Tenho passado mal, por causa de certas arranhaduras, que me não deixaram em bom estado o nariz; mas não foi nada, que, se há nigromantes que me perseguem e me maltratam, também os há que me defendem.
“Diz-me se o mordomo que te acompanha teve alguma coisa que ver nas ações da Trifaldi, como tu suspeitaste; e de tudo o que te suceder me irás dando notícia, já que é tão perto; tanto mais, que tenciono deixar em breve esta vida ociosa, pois não nasci para ela. Apresentou-se-me um negócio, que pode fazer-me perder as boas graças destes senhores; mas, ainda que isso me aflija, não hesito em tratá-lo, porque, enfim, tenho de satisfazer antes a minha profissão do que o gosto deles, conforme o que se costuma dizer: Amicus Plato, sed magis amica veritas. Digo-te este latim, porque suponho que, desde que és governador, talvez o aprendesses.

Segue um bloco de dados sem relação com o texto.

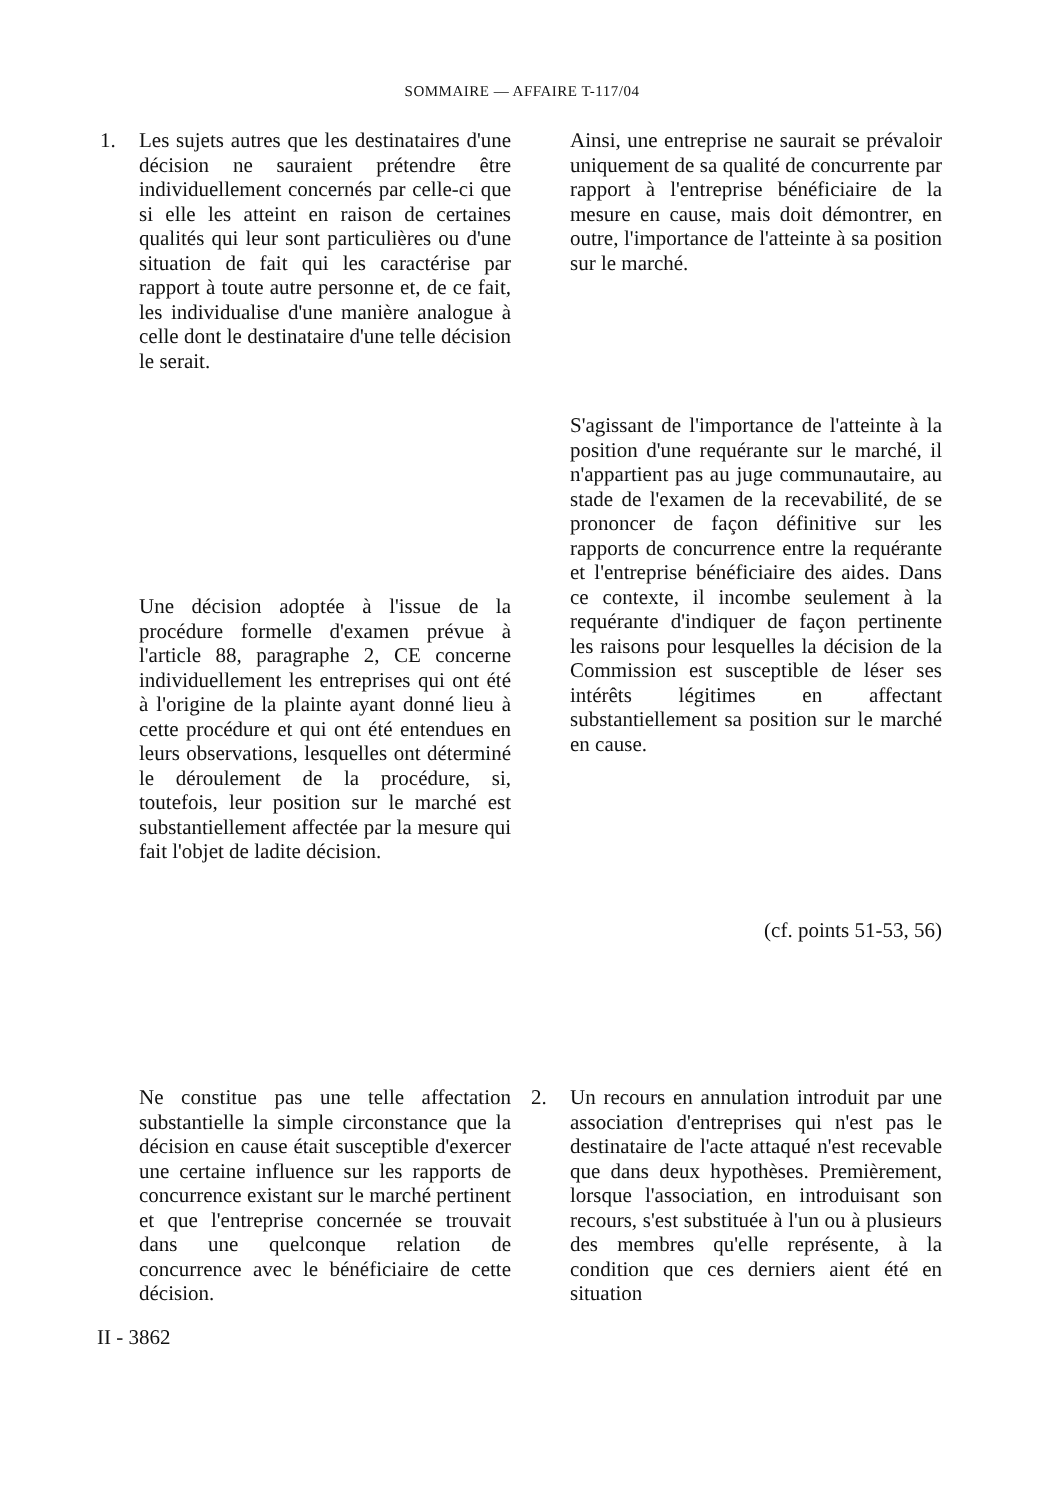SOMMAIRE — AFFAIRE T-117/04
1.
Les sujets autres que les destinataires d'une décision ne sauraient prétendre être individuellement concernés par celle-ci que si elle les atteint en raison de certaines qualités qui leur sont particulières ou d'une situation de fait qui les caractérise par rapport à toute autre personne et, de ce fait, les individualise d'une manière analogue à celle dont le destinataire d'une telle décision le serait.
Une décision adoptée à l'issue de la procédure formelle d'examen prévue à l'article 88, paragraphe 2, CE concerne individuellement les entreprises qui ont été à l'origine de la plainte ayant donné lieu à cette procédure et qui ont été entendues en leurs observations, lesquelles ont déterminé le déroulement de la procédure, si, toutefois, leur position sur le marché est substantiellement affectée par la mesure qui fait l'objet de ladite décision.
Ne constitue pas une telle affectation substantielle la simple circonstance que la décision en cause était susceptible d'exercer une certaine influence sur les rapports de concurrence existant sur le marché pertinent et que l'entreprise concernée se trouvait dans une quelconque relation de concurrence avec le bénéficiaire de cette décision.
Ainsi, une entreprise ne saurait se prévaloir uniquement de sa qualité de concurrente par rapport à l'entreprise bénéficiaire de la mesure en cause, mais doit démontrer, en outre, l'importance de l'atteinte à sa position sur le marché.
S'agissant de l'importance de l'atteinte à la position d'une requérante sur le marché, il n'appartient pas au juge communautaire, au stade de l'examen de la recevabilité, de se prononcer de façon définitive sur les rapports de concurrence entre la requérante et l'entreprise bénéficiaire des aides. Dans ce contexte, il incombe seulement à la requérante d'indiquer de façon pertinente les raisons pour lesquelles la décision de la Commission est susceptible de léser ses intérêts légitimes en affectant substantiellement sa position sur le marché en cause.
(cf. points 51-53, 56)
2.
Un recours en annulation introduit par une association d'entreprises qui n'est pas le destinataire de l'acte attaqué n'est recevable que dans deux hypothèses. Premièrement, lorsque l'association, en introduisant son recours, s'est substituée à l'un ou à plusieurs des membres qu'elle représente, à la condition que ces derniers aient été en situation
II - 3862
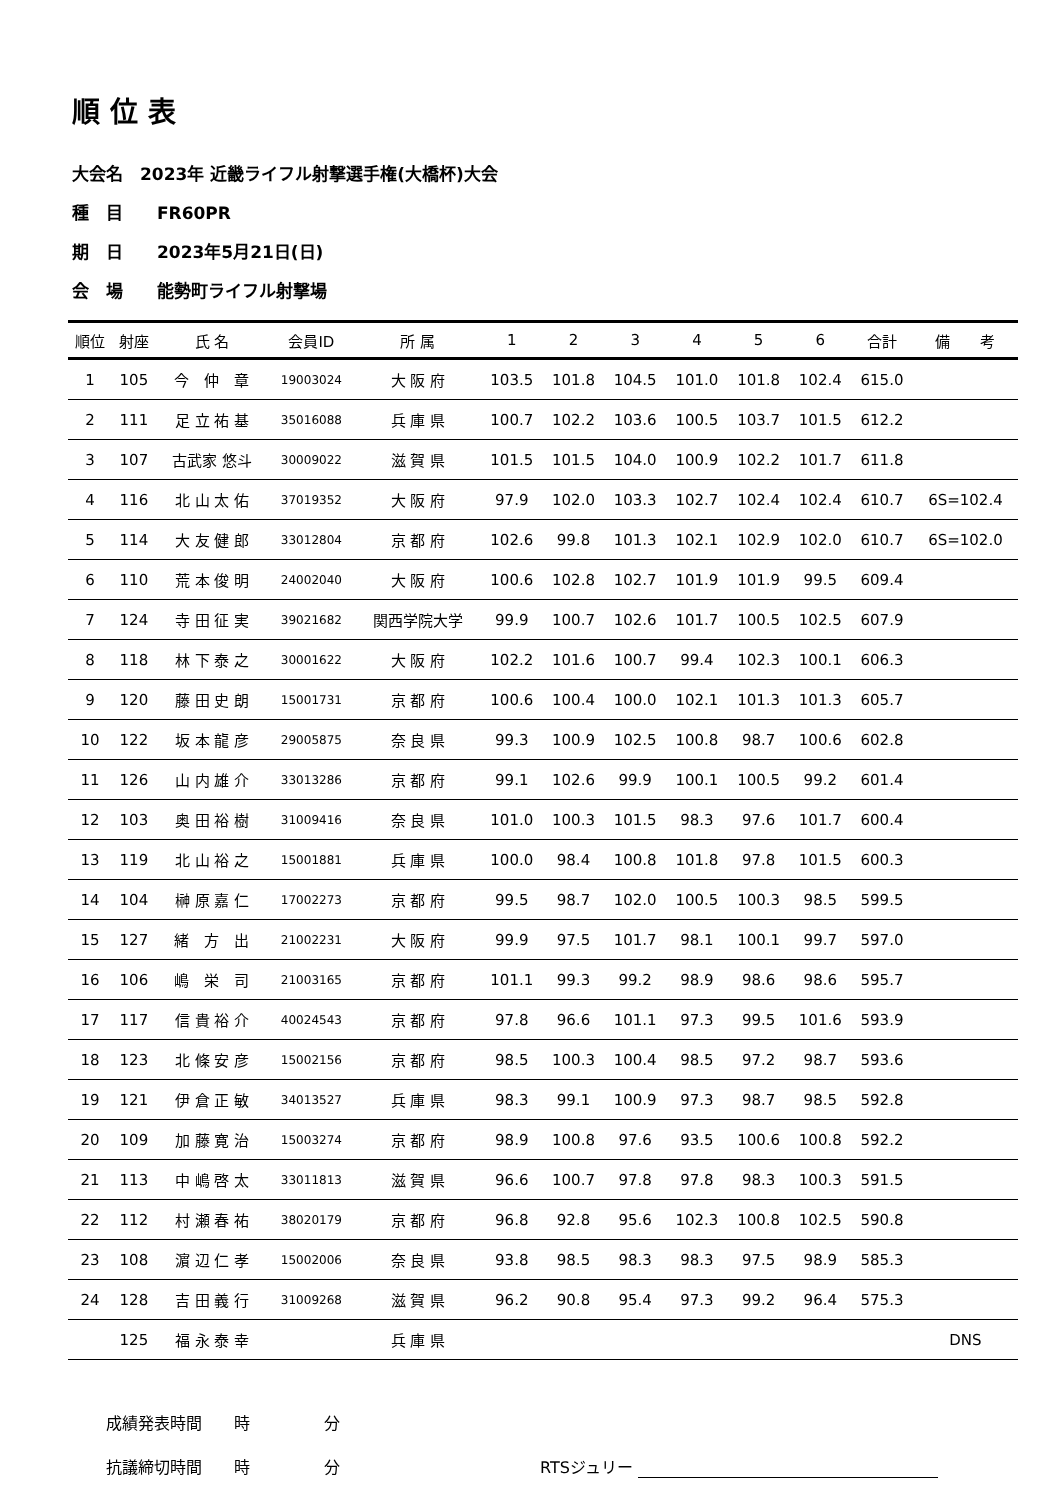順位表
大会名　2023年 近畿ライフル射撃選手権(大橋杯)大会
種　目　　FR60PR
期　日　　2023年5月21日(日)
会　場　　能勢町ライフル射撃場
| 順位 | 射座 | 氏 名 | 会員ID | 所 属 | 1 | 2 | 3 | 4 | 5 | 6 | 合計 | 備 考 |
| --- | --- | --- | --- | --- | --- | --- | --- | --- | --- | --- | --- | --- |
| 1 | 105 | 今 仲 章 | 19003024 | 大 阪 府 | 103.5 | 101.8 | 104.5 | 101.0 | 101.8 | 102.4 | 615.0 | |
| 2 | 111 | 足 立 祐 基 | 35016088 | 兵 庫 県 | 100.7 | 102.2 | 103.6 | 100.5 | 103.7 | 101.5 | 612.2 | |
| 3 | 107 | 古武家 悠斗 | 30009022 | 滋 賀 県 | 101.5 | 101.5 | 104.0 | 100.9 | 102.2 | 101.7 | 611.8 | |
| 4 | 116 | 北 山 太 佑 | 37019352 | 大 阪 府 | 97.9 | 102.0 | 103.3 | 102.7 | 102.4 | 102.4 | 610.7 | 6S=102.4 |
| 5 | 114 | 大 友 健 郎 | 33012804 | 京 都 府 | 102.6 | 99.8 | 101.3 | 102.1 | 102.9 | 102.0 | 610.7 | 6S=102.0 |
| 6 | 110 | 荒 本 俊 明 | 24002040 | 大 阪 府 | 100.6 | 102.8 | 102.7 | 101.9 | 101.9 | 99.5 | 609.4 | |
| 7 | 124 | 寺 田 征 実 | 39021682 | 関西学院大学 | 99.9 | 100.7 | 102.6 | 101.7 | 100.5 | 102.5 | 607.9 | |
| 8 | 118 | 林 下 泰 之 | 30001622 | 大 阪 府 | 102.2 | 101.6 | 100.7 | 99.4 | 102.3 | 100.1 | 606.3 | |
| 9 | 120 | 藤 田 史 朗 | 15001731 | 京 都 府 | 100.6 | 100.4 | 100.0 | 102.1 | 101.3 | 101.3 | 605.7 | |
| 10 | 122 | 坂 本 龍 彦 | 29005875 | 奈 良 県 | 99.3 | 100.9 | 102.5 | 100.8 | 98.7 | 100.6 | 602.8 | |
| 11 | 126 | 山 内 雄 介 | 33013286 | 京 都 府 | 99.1 | 102.6 | 99.9 | 100.1 | 100.5 | 99.2 | 601.4 | |
| 12 | 103 | 奥 田 裕 樹 | 31009416 | 奈 良 県 | 101.0 | 100.3 | 101.5 | 98.3 | 97.6 | 101.7 | 600.4 | |
| 13 | 119 | 北 山 裕 之 | 15001881 | 兵 庫 県 | 100.0 | 98.4 | 100.8 | 101.8 | 97.8 | 101.5 | 600.3 | |
| 14 | 104 | 榊 原 嘉 仁 | 17002273 | 京 都 府 | 99.5 | 98.7 | 102.0 | 100.5 | 100.3 | 98.5 | 599.5 | |
| 15 | 127 | 緒 方 出 | 21002231 | 大 阪 府 | 99.9 | 97.5 | 101.7 | 98.1 | 100.1 | 99.7 | 597.0 | |
| 16 | 106 | 嶋 栄 司 | 21003165 | 京 都 府 | 101.1 | 99.3 | 99.2 | 98.9 | 98.6 | 98.6 | 595.7 | |
| 17 | 117 | 信 貴 裕 介 | 40024543 | 京 都 府 | 97.8 | 96.6 | 101.1 | 97.3 | 99.5 | 101.6 | 593.9 | |
| 18 | 123 | 北 條 安 彦 | 15002156 | 京 都 府 | 98.5 | 100.3 | 100.4 | 98.5 | 97.2 | 98.7 | 593.6 | |
| 19 | 121 | 伊 倉 正 敏 | 34013527 | 兵 庫 県 | 98.3 | 99.1 | 100.9 | 97.3 | 98.7 | 98.5 | 592.8 | |
| 20 | 109 | 加 藤 寛 治 | 15003274 | 京 都 府 | 98.9 | 100.8 | 97.6 | 93.5 | 100.6 | 100.8 | 592.2 | |
| 21 | 113 | 中 嶋 啓 太 | 33011813 | 滋 賀 県 | 96.6 | 100.7 | 97.8 | 97.8 | 98.3 | 100.3 | 591.5 | |
| 22 | 112 | 村 瀬 春 祐 | 38020179 | 京 都 府 | 96.8 | 92.8 | 95.6 | 102.3 | 100.8 | 102.5 | 590.8 | |
| 23 | 108 | 濵 辺 仁 孝 | 15002006 | 奈 良 県 | 93.8 | 98.5 | 98.3 | 98.3 | 97.5 | 98.9 | 585.3 | |
| 24 | 128 | 吉 田 義 行 | 31009268 | 滋 賀 県 | 96.2 | 90.8 | 95.4 | 97.3 | 99.2 | 96.4 | 575.3 | |
| | 125 | 福 永 泰 幸 | | 兵 庫 県 | | | | | | | | DNS |
成績発表時間　　時 分
抗議締切時間　　時 分 RTSジュリー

“Deus te guarde de quem te queira magoar.
Teu amigo
D. QUIXOTE DE LA MANCHA”.
Escutou Sancho a carta com profunda atenção, sendo celebrada e considerada muito discreta pelos que a ouviram; logo Sancho se levantou da mesa e, sem mais dilações, quis responder a seu amo D. Quixote, e disse ao secretário que, sem tirar nem acrescentar coisa alguma, fosse escrevendo o que ele lhe dissesse; e assim se fez.
E a resposta foi do teor seguinte:
CARTA DE SANCHO PANÇA A D. QUIXOTE DE LA MANCHA
“A ocupação dos meus negócios é tão grande, que não tenho lugar nem para cocar a cabeça, nem para cortar as unhas, de forma que as trago tão crescidas, que só Deus lhes pode dar remédio.
“Digo isto, senhor meu da minha alma, para que Vossa Mercê se não espante de eu até agora não ter dado aviso se estou bem ou mal neste governo, em que tenho mais fome do que quando andávamos pelas selvas e despovoados.